According to Cointelegraph, Meta has introduced a new suite of artificial intelligence models named 'Movie Gen' on October 4, capable of generating photorealistic movies up to 16 seconds long, complete with sound effects and backing music tracks. While not the first multimodal AI model to generate video and audio from text prompts, Movie Gen appears to demonstrate state-of-the-art capabilities. Researchers claim it outperformed rival systems in human testing.
Meta's blog post reveals that Movie Gen can output movies at a frame rate of 16 frames per second (FPS). For context, traditional Hollywood films were shot at 24 FPS to achieve the 'film look.' Although higher FPS rates are preferred in gaming and other graphical applications, Meta's 16 FPS is close to professional-quality movie imagery. The models can generate entirely new movies based on simple text prompts or modify existing images or videos to replace or alter objects and backgrounds.

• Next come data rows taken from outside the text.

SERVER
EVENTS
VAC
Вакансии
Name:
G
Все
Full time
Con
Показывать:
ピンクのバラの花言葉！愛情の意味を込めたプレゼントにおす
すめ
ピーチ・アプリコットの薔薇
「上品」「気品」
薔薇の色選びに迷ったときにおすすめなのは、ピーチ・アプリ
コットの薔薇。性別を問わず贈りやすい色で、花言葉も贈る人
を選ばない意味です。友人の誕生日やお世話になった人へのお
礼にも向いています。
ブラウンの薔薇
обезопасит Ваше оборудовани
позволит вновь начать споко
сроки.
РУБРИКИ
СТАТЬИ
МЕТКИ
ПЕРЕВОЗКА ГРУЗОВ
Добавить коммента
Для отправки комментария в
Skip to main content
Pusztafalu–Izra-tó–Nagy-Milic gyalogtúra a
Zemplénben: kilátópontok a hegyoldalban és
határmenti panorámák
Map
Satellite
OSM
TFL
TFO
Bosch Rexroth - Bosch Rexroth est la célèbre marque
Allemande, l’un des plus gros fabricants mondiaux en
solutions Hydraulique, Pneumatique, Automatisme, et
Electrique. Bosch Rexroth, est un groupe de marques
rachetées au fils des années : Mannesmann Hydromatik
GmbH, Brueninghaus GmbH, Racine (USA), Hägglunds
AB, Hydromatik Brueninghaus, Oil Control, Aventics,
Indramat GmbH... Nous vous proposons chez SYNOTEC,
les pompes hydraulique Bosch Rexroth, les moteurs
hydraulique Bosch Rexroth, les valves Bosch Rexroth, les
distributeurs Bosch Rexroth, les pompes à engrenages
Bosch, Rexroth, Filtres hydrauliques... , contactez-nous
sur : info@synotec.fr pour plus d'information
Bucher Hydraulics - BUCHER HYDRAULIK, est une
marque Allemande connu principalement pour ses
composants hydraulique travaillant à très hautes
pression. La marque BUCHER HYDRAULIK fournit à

One of the most advanced features of Movie Gen is its ability to generate up to 45 seconds of audio, including sound effects and background music, which is integrated and synced with the motion in the generated videos. Despite these advancements, Meta is keeping the foundation models behind Movie Gen under wraps for now. The company has not provided a timeframe for the product's launch, stating that further safety testing is required before deployment.
A research paper from Meta's AI team indicates that the Movie Gen models were developed for research purposes and need multiple improvements before being deployed. The company plans to incorporate safety models to reject input prompts or generations that violate their policies to prevent misuse.